A classe média também é beneficiada, pelo menos no papel, uma vez que os contribuintes não poderão de deduzir seus impostos locais e estaduais de suas declarações do IR. Mas, demagogicamente, a coisa pode funcionar a favor dos republicanos.

A turma de Trump diz que, com a redução dos impostos, as empresas americanas investirão mais, criarão mais empregos e serão menos tentadas a se expandir no exterior. Pode ser, mas muitos economistas duvidam. Não faltam aqueles que preveem que, com a redução da arrecadação, o déficit público dos EUA, que já é calculado em US$ 20 trilhões, terá um aumento de US$ 1,4 trilhão nos próximos dez anos, e essa carga recairá sobre as mais novas gerações.

O que nos interessa é como o Federal Reserve Board (Fed) reagirá.
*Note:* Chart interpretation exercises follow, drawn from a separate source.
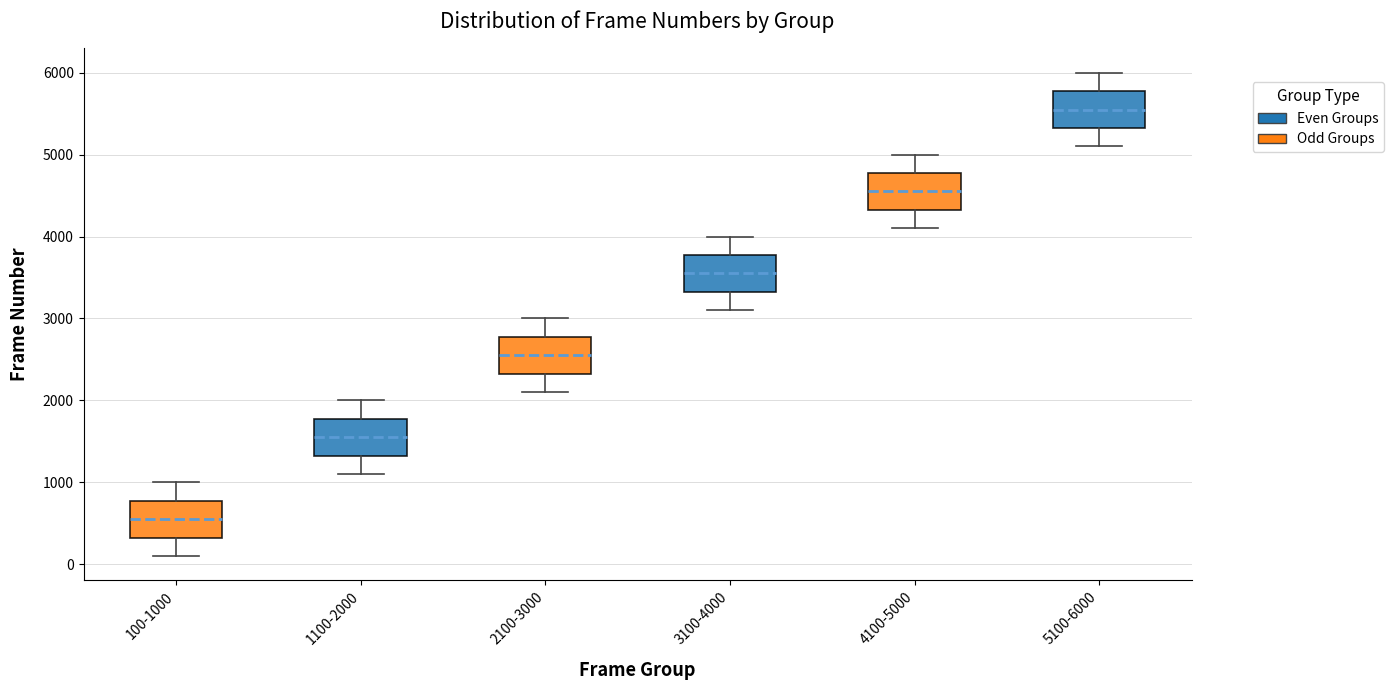

Reading left to right, transcribe this box plot: for each box, give where its median line is, the range the box spans, and where its two whiskers end, as read against the y-axis. The values are not printed on the chart, so give them approximately, as read against the axis.

100-1000: median 600, box 300 to 800, whiskers 100 to 1000
1100-2000: median 1600, box 1300 to 1800, whiskers 1100 to 2000
2100-3000: median 2600, box 2300 to 2800, whiskers 2100 to 3000
3100-4000: median 3600, box 3300 to 3800, whiskers 3100 to 4000
4100-5000: median 4600, box 4300 to 4800, whiskers 4100 to 5000
5100-6000: median 5600, box 5300 to 5800, whiskers 5100 to 6000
Com o aquecimento da economia americana este ano, já era previsto um aumento da taxa básica de juros (benchmark – agora em 1,5% — m meados deste mês. Se não for elevada agora, os analistas projetam uma taxa de 2% no início de 2018.

Isso, por si só, levará a uma fuga de capitais para o mercado americano e terá repercussões nos mercados de todo o mundo. A questão é saber se depois do corte de impostos de Trump — que ainda precisa ser conciliado com proposta semelhante em tramitação na Câmara dos Representantes — qual será a política a ser adotada pela autoridade monetária americana.

É verdade que Trump, contrariando a expectativa, nomeou Jerome Powell como “chairman” do Fed no lugar de Janet Yellen. Não se sabe se Powell, que assume em 2018, é ou não adepto da política econômica expansionista patrocinada pelo presidente americano. Pelas previsões normais, o Fed teria de elevar ainda mais os juros se a cotações das ações na Bolsa de Nova York dispararem nos próximos meses.

Previsivelmente, menos aplicações financeiras e investimentos tendem a vir para o Brasil partindo de empresas e investidores americanos, abrindo ainda mais espaço para os investimentos da China e talvez da União Europeia (UE), se finalmente, o Mercosul conseguir firmar um acordo de livre comércio com o bloco europeu. Há uma chance de que isso ocorra também em meados de dezembro, durante reunião da Organização Mundial de Comércio (OMC) em Buenos Aires.

Em suma, este mês de festas começa com definições no campo externo que podem afetar diretamente a política econômica brasileira de 2018 em diante.